On the other side, Boris apologised to Queen Elizabeth after it became known that his staff partied in Downing Street on the eve of the queen’s husband, Prince Philip’s funeral in April 2021. It is a case of irresponsible official behaviour that somewhat overlaps with individual life.  So, things are contextual.

CORPORATE LIFE.

What is true for politicians is true for corporate leaders. The case of Ashneer Grover and the leaked phone call in which he allegedly threatened and abused Kotak Bank’s employee over Nykaa’s IPO. It was not expected from him, and the behaviour was improper for the position of responsibility as the founder of BharatPe.

Paytm founder and CEO Vijay Shekhar Sharma’s arrest for rash driving is also such a case. Accidents happen, but people make up their minds quickly. Earlier his abusive speech at PayTm annual conference was shared and trolled for irresponsible improper behaviour and not meeting the expectations.

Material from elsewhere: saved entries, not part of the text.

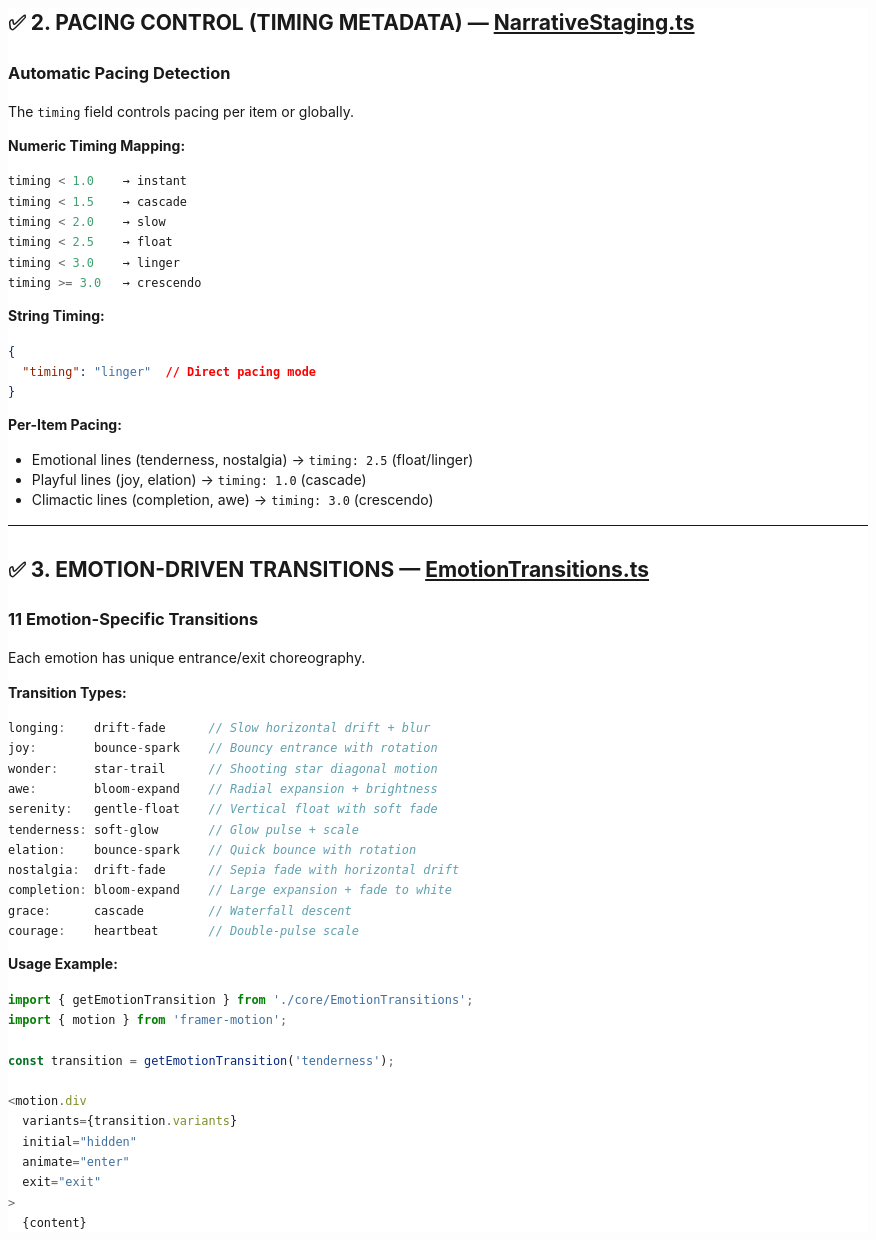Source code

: 
## ✅ **2. PACING CONTROL (TIMING METADATA)** — [NarrativeStaging.ts](src/core/NarrativeStaging.ts)

### **Automatic Pacing Detection**
The `timing` field controls pacing per item or globally.

**Numeric Timing Mapping:**
```typescript
timing < 1.0    → instant
timing < 1.5    → cascade
timing < 2.0    → slow
timing < 2.5    → float
timing < 3.0    → linger
timing >= 3.0   → crescendo
```

**String Timing:**
```json
{
  "timing": "linger"  // Direct pacing mode
}
```

**Per-Item Pacing:**
- Emotional lines (tenderness, nostalgia) → `timing: 2.5` (float/linger)
- Playful lines (joy, elation) → `timing: 1.0` (cascade)
- Climactic lines (completion, awe) → `timing: 3.0` (crescendo)

---

## ✅ **3. EMOTION-DRIVEN TRANSITIONS** — [EmotionTransitions.ts](src/core/EmotionTransitions.ts)

### **11 Emotion-Specific Transitions**
Each emotion has unique entrance/exit choreography.

**Transition Types:**
```typescript
longing:    drift-fade      // Slow horizontal drift + blur
joy:        bounce-spark    // Bouncy entrance with rotation
wonder:     star-trail      // Shooting star diagonal motion
awe:        bloom-expand    // Radial expansion + brightness
serenity:   gentle-float    // Vertical float with soft fade
tenderness: soft-glow       // Glow pulse + scale
elation:    bounce-spark    // Quick bounce with rotation
nostalgia:  drift-fade      // Sepia fade with horizontal drift
completion: bloom-expand    // Large expansion + fade to white
grace:      cascade         // Waterfall descent
courage:    heartbeat       // Double-pulse scale
```

**Usage Example:**
```typescript
import { getEmotionTransition } from './core/EmotionTransitions';
import { motion } from 'framer-motion';

const transition = getEmotionTransition('tenderness');

<motion.div
  variants={transition.variants}
  initial="hidden"
  animate="enter"
  exit="exit"
>
  {content}
```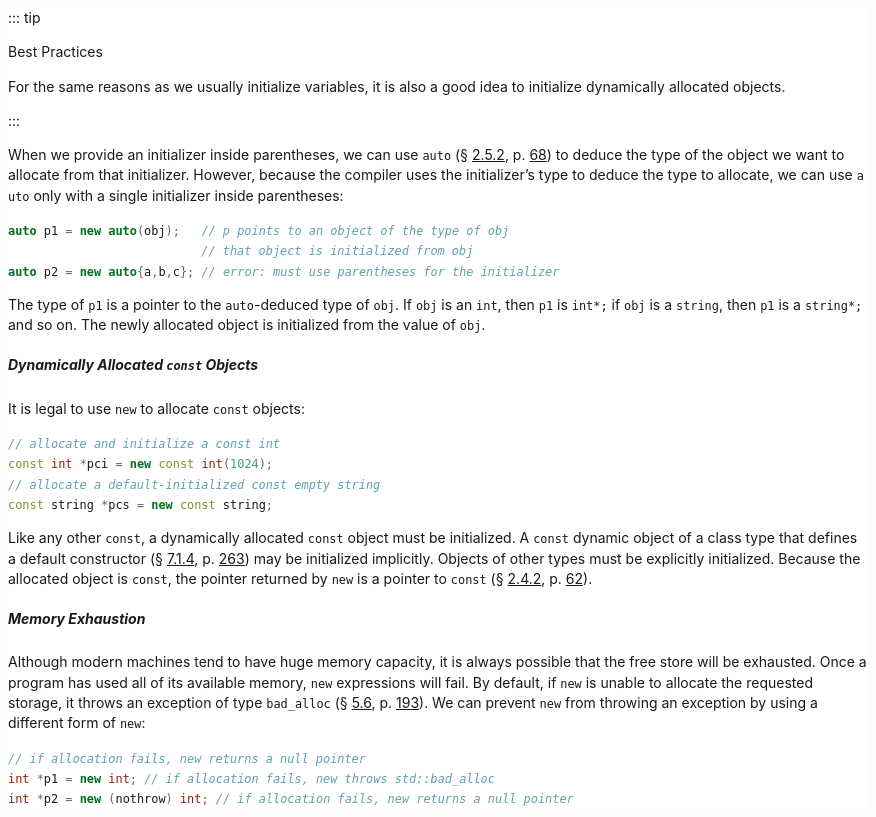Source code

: ::: tip
<p>Best Practices</p>
<p>For the same reasons as we usually initialize variables, it is also a good idea to initialize dynamically allocated objects.</p>
:::

<a id="filepos2968774"></a><Badge type="tip" text="C++11" />
<p>When we provide an initializer inside parentheses, we can use <code>auto</code> (§ <a href="025-2.5._dealing_with_types.html#filepos544751">2.5.2</a>, p. <a href="025-2.5._dealing_with_types.html#filepos544751">68</a>) to deduce the type of the object we want to allocate from that initializer. However, because the compiler uses the initializer’s type to deduce the type to allocate, we can use <code>auto</code> only with a single initializer inside parentheses:</p>

```c++
auto p1 = new auto(obj);   // p points to an object of the type of obj
                           // that object is initialized from obj
auto p2 = new auto{a,b,c}; // error: must use parentheses for the initializer
```

<p>The type of <code>p1</code> is a pointer to the <code>auto</code>-deduced type of <code>obj</code>. If <code>obj</code> is an <code>int</code>, then <code>p1</code> is <code>int*;</code> if <code>obj</code> is a <code>string</code>, then <code>p1</code> is a <code>string*;</code> and so on. The newly allocated object is initialized from the value of <code>obj</code>.</p>
<h5>Dynamically Allocated <code>const</code> Objects</h5>
<p>It is legal to use <code>new</code> to allocate <code>const</code> objects:</p>

```c++
// allocate and initialize a const int
const int *pci = new const int(1024);
// allocate a default-initialized const empty string
const string *pcs = new const string;
```

<p><a id="filepos2972849"></a>Like any other <code>const</code>, a dynamically allocated <code>const</code> object must be initialized. A <code>const</code> dynamic object of a class type that defines a default constructor (§ <a href="073-7.1._defining_abstract_data_types.html#filepos1802479">7.1.4</a>, p. <a href="073-7.1._defining_abstract_data_types.html#filepos1802479">263</a>) may be initialized implicitly. Objects of other types must be explicitly initialized. Because the allocated object is <code>const</code>, the pointer returned by <code>new</code> is a pointer to <code>const</code> (§ <a href="024-2.4._const_qualifier.html#filepos491891">2.4.2</a>, p. <a href="024-2.4._const_qualifier.html#filepos491891">62</a>).</p>
<h5>Memory Exhaustion</h5>
<p>Although modern machines tend to have huge memory capacity, it is always possible that the free store will be exhausted. Once a program has used all of its available memory, <code>new</code> expressions will fail. By default, if <code>new</code> is unable to allocate the requested storage, it throws an exception of type <code>bad_alloc</code> (§ <a href="059-5.6._try_blocks_and_exception_handling.html#filepos1368051">5.6</a>, p. <a href="059-5.6._try_blocks_and_exception_handling.html#filepos1368051">193</a>). We can prevent <code>new</code> from throwing an exception by using a different form of <code>new</code>:</p>

```c++
// if allocation fails, new returns a null pointer
int *p1 = new int; // if allocation fails, new throws std::bad_alloc
int *p2 = new (nothrow) int; // if allocation fails, new returns a null pointer
```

WHERE DO YOU DRAW THE LINE?

It raises the question, when does work, family and personal life start and end? Many would say that such jobs are  24X7, and their personal-professional lives overlap.  Does that mean that a  Judge,  PM, Ministers, Chief of staff, Bureaucrats and people in the position of responsibility should never dance, party or drink?  Sounds like too much of a punishment.

NEARER HOME

The concept of responsible behaviour in the position of responsibility does not seem to operate. And this holds for personal and professional life. If the past is the trendsetter or example the country has, expecting anything different is living in an illusion.

Unfortunately, when it is about politicians, in a democracy, the voters should carry the blame for repeatedly electing people known for behaving irresponsibly.

NET-NET

I believe that the person in the position of responsibility has the right to have a personal life. It should not matter what the person does outside their work life unless they do something unethical and illegal.

However, society expects different rules to apply to people in the position of responsibility. Their lives are under scrutiny in the new world of easy information access and availability. They are role models, and the positions come with expectations. Some of them may be tough for many to follow. But that is the price they must pay.

Or, they can, like Sanna Marin, take such expectations head-on.

I hope Sanna Marin pushes people to re-evaluate their expectations. Expecting people not to live life in a constrained, caged environment could force them to live a double life. Wear a mask, and masks do slip at times.

And as citizen stakeholders, we should not make a mountain out of a molehill, and we must not take such a slight digression into a debate; maybe that will be best for all of us.